Pada International Photo Contest, yang diselenggarakan oleh BINUS, tahun 2009, kembali tuduhan plagiat tersebut muncul. Kebebasan bersuara melalui jejaring sosial, Ricky N. Sastramiharja menyatakan dengan keras, bahwa karya Sutanta Aditya Lubis, sebagai pemenang lomba BINUS 2009 untuk kategori umum, adalah mirip dengan karya James Nachtwey, dengan judul “ Chechnya, 1996 - Ruins of central Grozny"

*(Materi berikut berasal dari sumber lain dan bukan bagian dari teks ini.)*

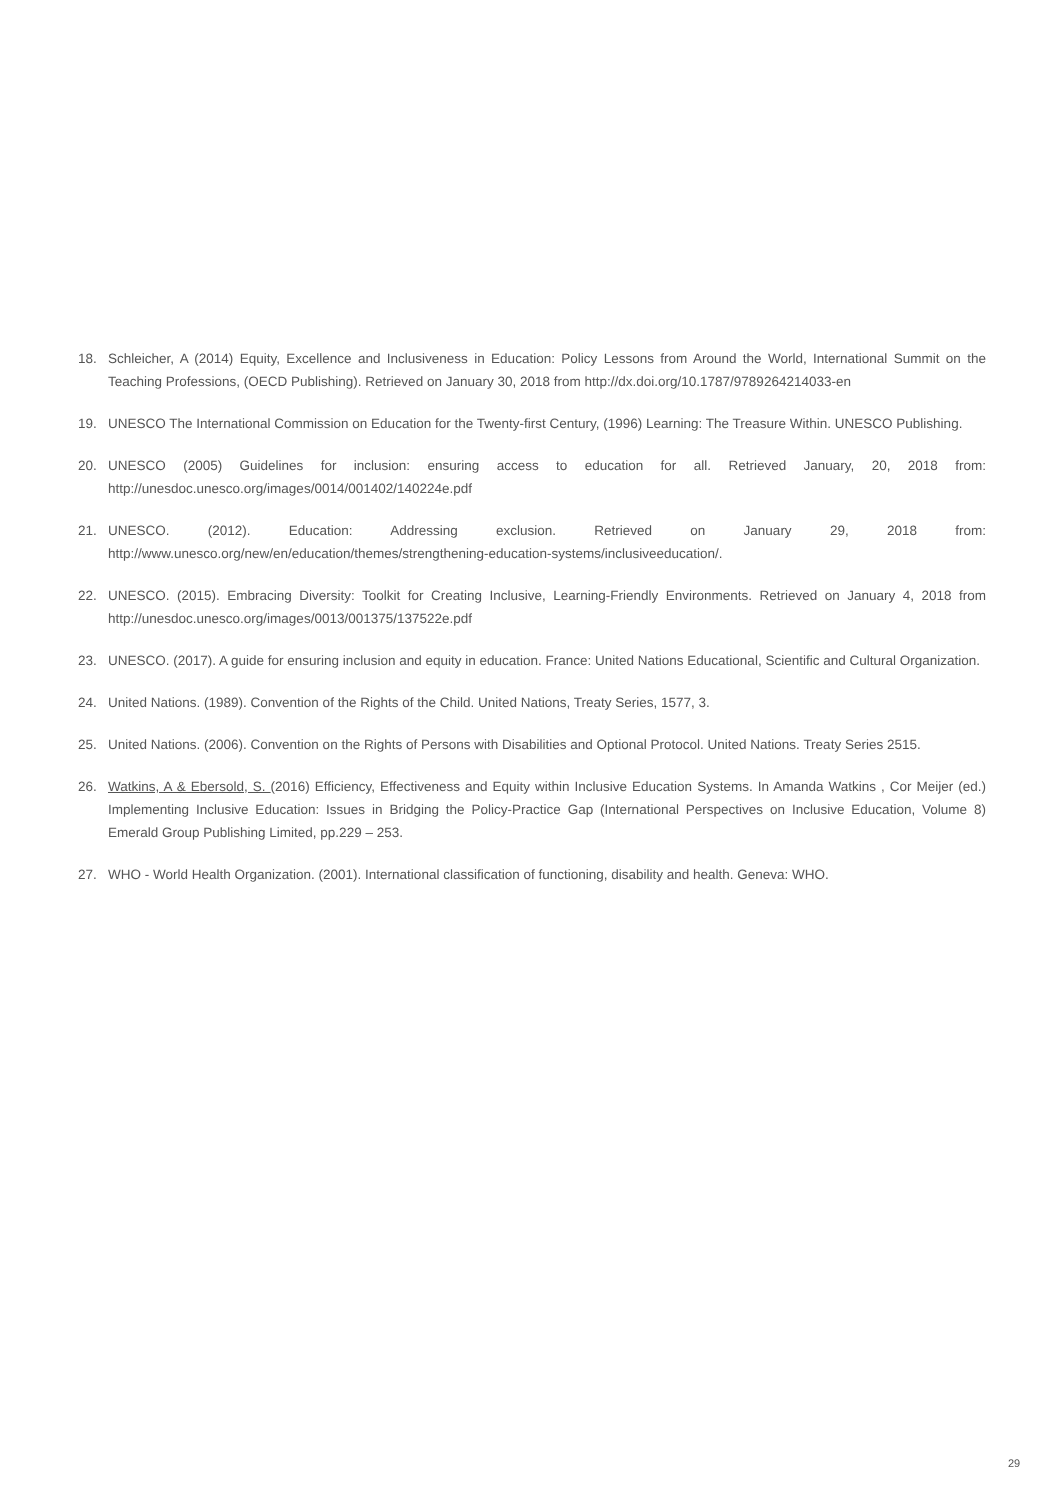18. Schleicher, A (2014) Equity, Excellence and Inclusiveness in Education: Policy Lessons from Around the World, International Summit on the Teaching Professions, (OECD Publishing). Retrieved on January 30, 2018 from http://dx.doi.org/10.1787/9789264214033-en
19. UNESCO The International Commission on Education for the Twenty-first Century, (1996) Learning: The Treasure Within. UNESCO Publishing.
20. UNESCO (2005) Guidelines for inclusion: ensuring access to education for all. Retrieved January, 20, 2018 from: http://unesdoc.unesco.org/images/0014/001402/140224e.pdf
21. UNESCO. (2012). Education: Addressing exclusion. Retrieved on January 29, 2018 from: http://www.unesco.org/new/en/education/themes/strengthening-education-systems/inclusiveeducation/.
22. UNESCO. (2015). Embracing Diversity: Toolkit for Creating Inclusive, Learning-Friendly Environments. Retrieved on January 4, 2018 from http://unesdoc.unesco.org/images/0013/001375/137522e.pdf
23. UNESCO. (2017). A guide for ensuring inclusion and equity in education. France: United Nations Educational, Scientific and Cultural Organization.
24. United Nations. (1989). Convention of the Rights of the Child. United Nations, Treaty Series, 1577, 3.
25. United Nations. (2006). Convention on the Rights of Persons with Disabilities and Optional Protocol. United Nations. Treaty Series 2515.
26. Watkins, A & Ebersold, S. (2016) Efficiency, Effectiveness and Equity within Inclusive Education Systems. In Amanda Watkins , Cor Meijer (ed.) Implementing Inclusive Education: Issues in Bridging the Policy-Practice Gap (International Perspectives on Inclusive Education, Volume 8) Emerald Group Publishing Limited, pp.229 – 253.
27. WHO - World Health Organization. (2001). International classification of functioning, disability and health. Geneva: WHO.
29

Sekali lagi, belum pernah ada kajian khusus. Baik itu dari fotografer senior pendahulu kita, seperti Alm. Kartono Ryadi, Santoso Alimin, Edwin Raharjo, Ir. Goenadi Haryanto, Stanley Bratawira, Paul I. Zacharia, Tubagus P. Svarajati, Budi Darmawan, Alm. K.C. Limarga, Solichin Margo, Aslam Subandi, Oscar Motuloh, jim Supangkat (baca Foto Media 1998 & 2000) tidak pernah menyatakan analisis khusus apa itu plagiat. Semua yang tertulis dalam artikel Foto Media tersebut hanya opini tanpa ada usaha untuk menjelaskan lebih dalam lagi persoalan ini. Sungguh sangat disesalkan, pekerjaan rumah ini belum pernah tuntas hingga kini, semenjak fotografi hadir pertama kali, menginjak tanah Batavia sejak tahun 1840.

Mengupas apa itu plagiat dan bukan tentunya memerlukan parameter tertentu, sehingga akan mudah untuk berpijak. Sistem menyamakan pemahaman terlebih dahulu adalah cara yang paling adil, dalam menilai apakah ini termasuk atau tidak. Arti plagiat dalam Kamus Besar Bahasa Indonesia (Online) http://pusatbahasa.diknas.go.id, yang diterbitkan oleh Pusat Bahasa Departemen Pendidikan Nasional RI mempunyai arti demikian:

pla·gi·at n pengambilan karangan (pendapat dsb) orang lain dan menjadikannya seolah-olah karangan (pendapat dsb) sendiri, msl menerbitkan karya tulis orang lain atas nama dirinya sendiri; jiplakan.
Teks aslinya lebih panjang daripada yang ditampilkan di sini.